Este mismo discurso puso de relieve con terrible claridad la distorsionada lógica en que se había dejado atrapar el pueblo alemán. Se publicó bajo el título de «Capitular significa ser aniquilados». En él advertía que si ganaban los bolcheviques, la nación alemana estaba abocada a la destrucción, la violación y la esclavitud, a formar en «inmensas columnas de hombres que se abren paso hacia la tundra siberiana».
Hitler se negó vehemente a reconocer las consecuencias de sus propias acciones, y el pueblo alemán se dio cuenta demasiado tarde de que se hallaba atrapado en una horrible confusión de causas y efectos. En lugar de eliminar al bolchevismo, tal como había proclamado, su dirigente había logrado llevarlo al mismo corazón de Europa. Su invasión de Rusia, tan abominable como cruel, había sido llevada a cabo por una generación de jóvenes alemanes destetados por una combinación inteligente y demoníaca. La propaganda de Goebbels no se limitó a deshumanizar a los judíos, a los comisarios soviéticos y al pueblo eslavo en general, sino que logró que los alemanes los temiesen y los odiasen. Merced a estos crímenes de dimensiones ciclópeas, Hitler había conseguido maniatar la nación a su causa, y la cada vez más cercana violencia del Ejército Rojo constituía la realización más completa de su profecía de dirigente.
Stalin, bien que no descartaba el uso de símbolos cuando le convenía, se mostró mucho más calculador. La capital del Reich suponía, en verdad, la «culminación de todas las operaciones de nuestro ejército durante esta guerra»; pero el dirigente soviético tenía otros intereses. Entre éstos destacaba el plan, elaborado durante el ejercicio de Lavrenty Beria en cuanto ministro de Seguridad Estatal, de despojar los laboratorios de investigación atómica berlineses de todo su instrumental y su uranio antes de la llegada de los estadounidenses y los británicos. El Kremlin estaba bien informado de los avances del Proyecto Manhattan, que se estaba desarrollando en Los Alamos, por mediación del doctor Klaus Fuchs, espía allegado al régimen comunista. Los científicos soviéticos se hallaban muy rezagados en este sentido, y Stalin y Beria estaban convencidos de que si eran capaces de hacerse con los laboratorios y los investigadores de Berlín antes de que llegasen los Aliados occidentales, podrían elaborar una bomba atómica semejante a la de los estadounidenses.
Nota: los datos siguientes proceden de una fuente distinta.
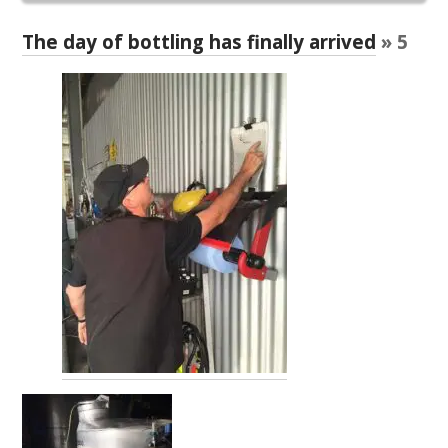
RESEARCH, DEVELOPMENT & EXTENSION PLAN 
2017 – 2025
The day of bottling has finally arrived
» 5
RESEARCH, DEVELOPMENT AND EXTENSION 
PROJECTS
METABOLOMICS SA
SOUTH AUSTRALIAN GENOMICS CENTRE (SAGC)
WINE MICROORGANISM CULTURE COLLECTION
SERVICES TO INDUSTRY
AWRI HELPDESK
WINEMAKING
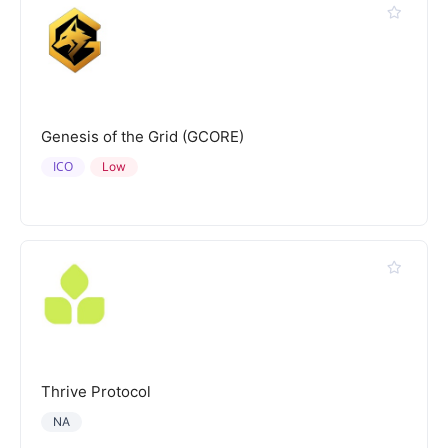
Genesis of the Grid (GCORE)
ICO
Low
Thrive Protocol
NA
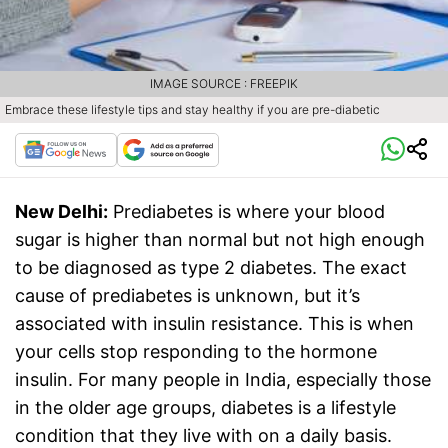
IMAGE SOURCE : FREEPIK
Embrace these lifestyle tips and stay healthy if you are pre-diabetic
New Delhi:
Prediabetes is where your blood
sugar is higher than normal but not high enough
to be diagnosed as type 2 diabetes. The exact
cause of prediabetes is unknown, but it’s
associated with insulin resistance. This is when
your cells stop responding to the hormone
insulin. For many people in India, especially those
in the older age groups, diabetes is a lifestyle
condition that they live with on a daily basis.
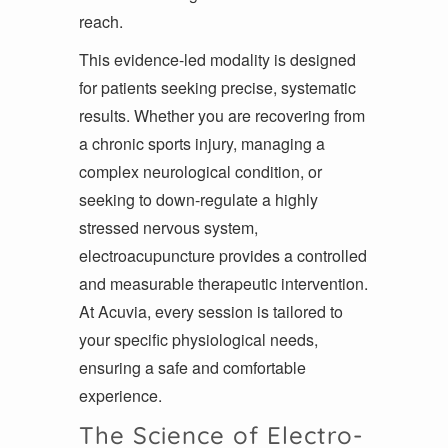
reach.
This evidence-led modality is designed
for patients seeking precise, systematic
results. Whether you are recovering from
a chronic sports injury, managing a
complex neurological condition, or
seeking to down-regulate a highly
stressed nervous system,
electroacupuncture provides a controlled
and measurable therapeutic intervention.
At Acuvia, every session is tailored to
your specific physiological needs,
ensuring a safe and comfortable
experience.
The Science of Electro-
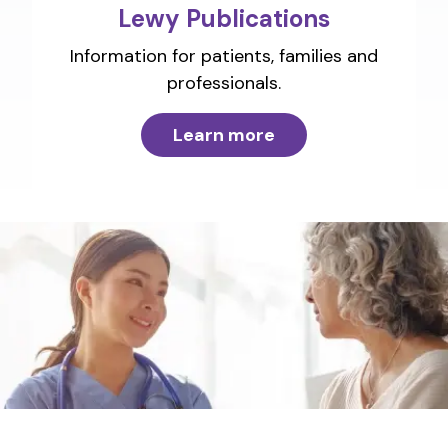
Lewy Publications
Information for patients, families and
professionals.
Learn more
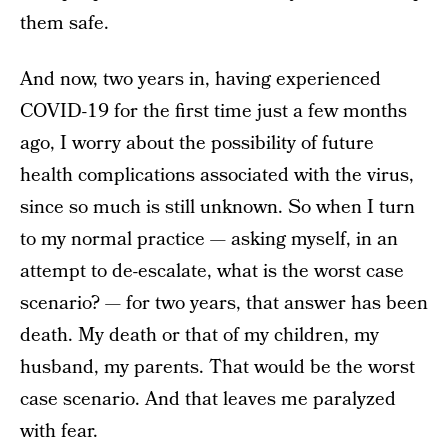
them safe.
And now, two years in, having experienced
COVID-19 for the first time just a few months
ago, I worry about the possibility of future
health complications associated with the virus,
since so much is still unknown. So when I turn
to my normal practice — asking myself, in an
attempt to de-escalate, what is the worst case
scenario?
—
for two years, that answer has been
death. My death or that of my children, my
husband, my parents. That would be the worst
case scenario. And that leaves me paralyzed
with fear.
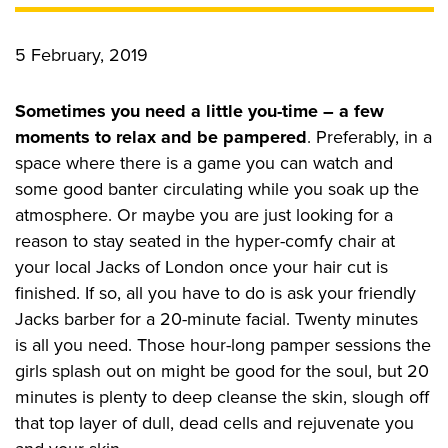
CONTACT US
5 February, 2019
Sometimes you need a little you-time – a few
Privacy Policy
moments to relax and be pampered
. Preferably, in a
space where there is a game you can watch and
some good banter circulating while you soak up the
atmosphere. Or maybe you are just looking for a
reason to stay seated in the hyper-comfy chair at
your local Jacks of London once your hair cut is
finished. If so, all you have to do is ask your friendly
Jacks barber for a 20-minute facial. Twenty minutes
is all you need. Those hour-long pamper sessions the
girls splash out on might be good for the soul, but 20
minutes is plenty to deep cleanse the skin, slough off
that top layer of dull, dead cells and rejuvenate you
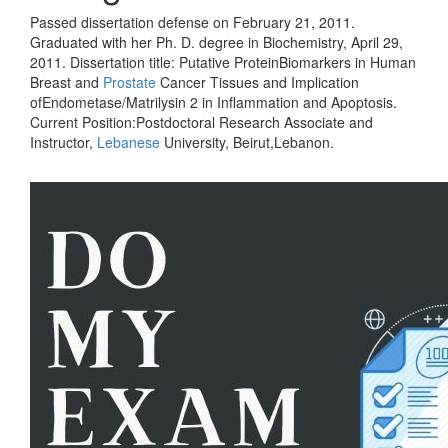
Passed dissertation defense on February 21, 2011.
Graduated with her Ph. D. degree in Biochemistry, April 29,
2011. Dissertation title: Putative ProteinBiomarkers in Human
Breast and
Prostate
Cancer Tissues and Implication
ofEndometase/Matrilysin 2 in Inflammation and Apoptosis.
Current Position:Postdoctoral Research Associate and
Instructor,
Lebanese
University, Beirut,Lebanon.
La magnitud de la tragedia humana cuando la guerra tocaba a su fin escapa a la imaginación de todo el que no la viviese en persona, y más aún a la de los que han crecido en la sociedad desmilitarizada de la era que siguió a la guerra fría. Con todo, este momento decisivo para millones de personas tiene aún mucho que enseñarnos. Una de las lecciones más importantes que debemos extraer de él es que se debe desconfiar al máximo de cualquier generalización relativa a la conducta del ser racional. Los extremos del sufrimiento e incluso la degradación humana pueden hacer surgir lo mejor y también lo peor de la naturaleza del hombre. El comportamiento de éste refleja en gran medida el carácter por completo impredecible de la vida o la muerte. Muchas tropas soviéticas, sobre todo las situadas en primera línea de combate, a diferencia de las que se hallaban más retiradas, mostraron con frecuencia una gran amabilidad hacia los civiles alemanes. En un mundo de horror y crueldad en el que la ideología había destruido casi por completo cualquier concepto de humanidad, un puñado de actos de una bondad y un sacrificio a menudo inesperados iluminaron lo que, de otra manera, se habría convertido en una historia rayana en lo insoportable.